WORK ORDER: The answer must consist solely of the line containing "[886,994,930,1012] 33,4 ->" and every line after it in the records below, through the last, each reproduced exactly.

RECORDS TO PROCESS:
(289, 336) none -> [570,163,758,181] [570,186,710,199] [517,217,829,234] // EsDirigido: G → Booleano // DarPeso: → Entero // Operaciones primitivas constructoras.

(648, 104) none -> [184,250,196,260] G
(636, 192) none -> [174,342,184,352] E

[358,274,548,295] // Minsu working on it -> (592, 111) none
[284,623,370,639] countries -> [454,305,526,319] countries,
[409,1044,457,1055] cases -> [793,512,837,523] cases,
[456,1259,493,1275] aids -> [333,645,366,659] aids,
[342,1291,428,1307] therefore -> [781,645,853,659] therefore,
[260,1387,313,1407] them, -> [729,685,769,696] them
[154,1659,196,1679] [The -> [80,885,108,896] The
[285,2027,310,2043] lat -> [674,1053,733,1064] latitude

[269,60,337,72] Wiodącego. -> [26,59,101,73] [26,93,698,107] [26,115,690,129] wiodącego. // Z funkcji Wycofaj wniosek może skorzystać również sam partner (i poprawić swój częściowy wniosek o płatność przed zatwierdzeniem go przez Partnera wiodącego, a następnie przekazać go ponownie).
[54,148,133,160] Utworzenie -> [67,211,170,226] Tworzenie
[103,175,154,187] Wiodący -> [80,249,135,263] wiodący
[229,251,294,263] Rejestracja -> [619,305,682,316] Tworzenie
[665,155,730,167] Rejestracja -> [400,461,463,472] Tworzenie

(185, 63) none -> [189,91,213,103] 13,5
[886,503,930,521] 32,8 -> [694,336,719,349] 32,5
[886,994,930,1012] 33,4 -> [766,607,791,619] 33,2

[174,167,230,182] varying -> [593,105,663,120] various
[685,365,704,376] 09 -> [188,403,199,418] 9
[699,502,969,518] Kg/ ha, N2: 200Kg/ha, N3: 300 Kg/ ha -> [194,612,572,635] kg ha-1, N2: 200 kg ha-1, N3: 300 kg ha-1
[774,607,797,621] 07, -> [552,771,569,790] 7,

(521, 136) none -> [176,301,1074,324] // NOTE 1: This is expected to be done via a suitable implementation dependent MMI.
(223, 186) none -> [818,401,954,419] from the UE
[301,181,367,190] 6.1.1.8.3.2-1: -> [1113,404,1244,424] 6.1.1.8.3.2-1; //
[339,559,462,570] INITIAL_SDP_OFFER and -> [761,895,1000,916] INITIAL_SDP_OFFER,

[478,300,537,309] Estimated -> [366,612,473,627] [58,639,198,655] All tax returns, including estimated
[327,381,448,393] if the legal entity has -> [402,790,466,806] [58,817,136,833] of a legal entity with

REPLY TO THE EXERCISE:
[886,994,930,1012] 33,4 -> [766,607,791,619] 33,2

[174,167,230,182] varying -> [593,105,663,120] various
[685,365,704,376] 09 -> [188,403,199,418] 9
[699,502,969,518] Kg/ ha, N2: 200Kg/ha, N3: 300 Kg/ ha -> [194,612,572,635] kg ha-1, N2: 200 kg ha-1, N3: 300 kg ha-1
[774,607,797,621] 07, -> [552,771,569,790] 7,

(521, 136) none -> [176,301,1074,324] // NOTE 1: This is expected to be done via a suitable implementation dependent MMI.
(223, 186) none -> [818,401,954,419] from the UE
[301,181,367,190] 6.1.1.8.3.2-1: -> [1113,404,1244,424] 6.1.1.8.3.2-1; //
[339,559,462,570] INITIAL_SDP_OFFER and -> [761,895,1000,916] INITIAL_SDP_OFFER,

[478,300,537,309] Estimated -> [366,612,473,627] [58,639,198,655] All tax returns, including estimated
[327,381,448,393] if the legal entity has -> [402,790,466,806] [58,817,136,833] of a legal entity with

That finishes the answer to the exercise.